Tomasz Łapiński, dyrektor finansowy Ronsona, tłumaczy pogorszenie wyników tym, że w II kwartale spółka nie zakończyła żadnego projektu, przez co przekazała nabywcom tylko 10 lokali (w całym półroczu 57). Dodatkowo odnotowała też wzrost udziału w sprzedaży domów, które z reguły odznaczają się niższymi marżami.
Ronson realizuje obecnie projekty na około 780 lokali, z których większość zostanie zakończona w II i III kwartale 2012 r. – Najbliższe trzy kwartały nie będą dla spółki szczególne. Od II kwartału 2012 r. spodziewamy się jednak wystrzału wyników w związku z planami przekazywania realizowanych obecnie projektów – mówi Łapiński. – Liczymy, że 2011 r. uda nam się zakończyć na plusie. Cały przyszły rok będzie natomiast rekordowy pod względem wyników, lepszy od 2010 r. – dodaje. W minionym roku Ronson miał 241,3 mln zł przychodów i 35,1 mln zł zysku netto. Pod względem zysków najlepszym w historii był natomiast 2007 r., gdy spółka wypracowała 38,9 mln zł zarobku przy 129,6 mln zł obrotów.
Ronson negocjuje warunki przejęcia kilku nieruchomości w Warszawie.- Prowadzimy bardo zaawansowane rozmowy dotyczące pięciu gruntów. Na wszystkie na pewno nie starczy nam pieniędzy z emisji obligacji (o wartości 87,5 mln zł – red.), ale bylibyśmy zadowoleni, gdyby przed końcem roku udało się zamknąć dwa-trzy tematy – mówi Łapiński.
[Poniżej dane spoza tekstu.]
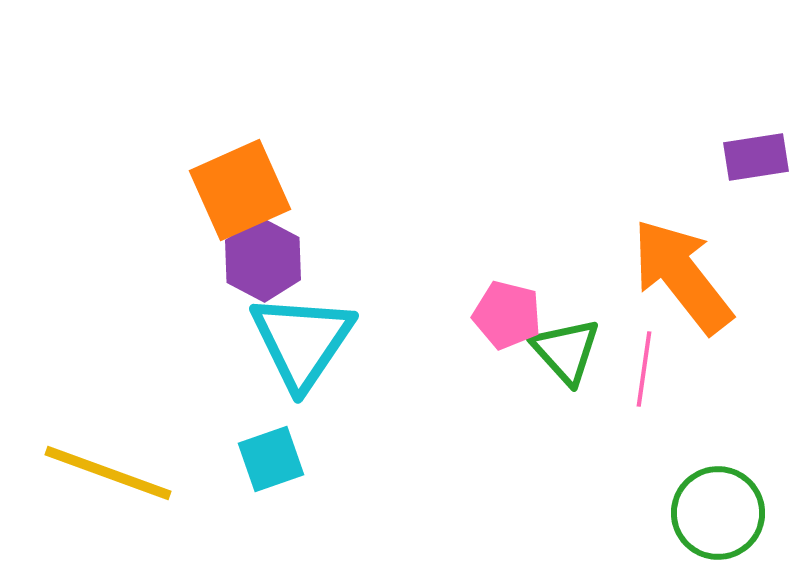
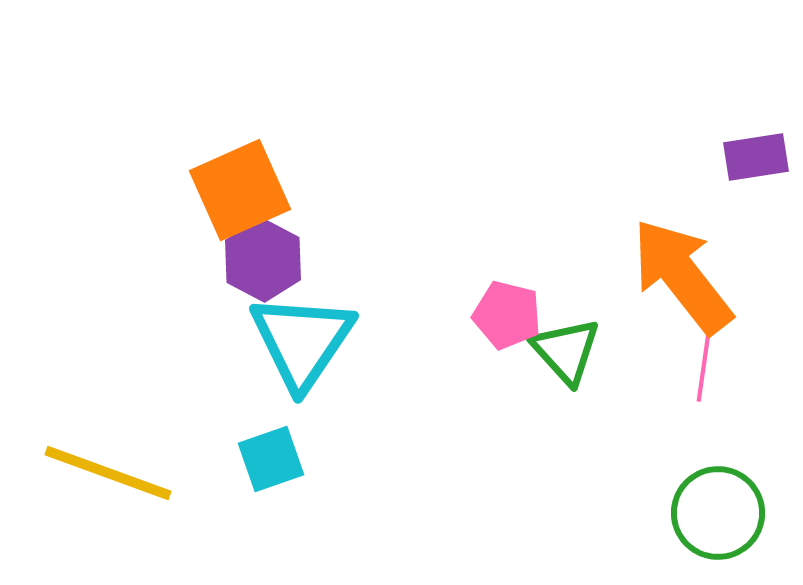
pink line: moved 60 px right, 5 px up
Z raportu półrocznego Ronsona wynika, że spółka za 30 mln zł kupiła jednostki uczestnictwa w Idea Premium SFIO, który inwestuje w obligacje skarbowe i korporacyjne. – Alokowaliśmy tak część gotówki w związku z przedłużającymi się negocjacjami. Stopa zwrotu powinna być dzięki temu o 2-3 pkt proc. wyższa niż w wypadku lokat. Dzięki temu udaje się nam obniżyć efektywny koszt finansowania dłużnego. Jak tylko zakończymy negocjacje, to wycofamy te pieniądze – mówi Łapiński.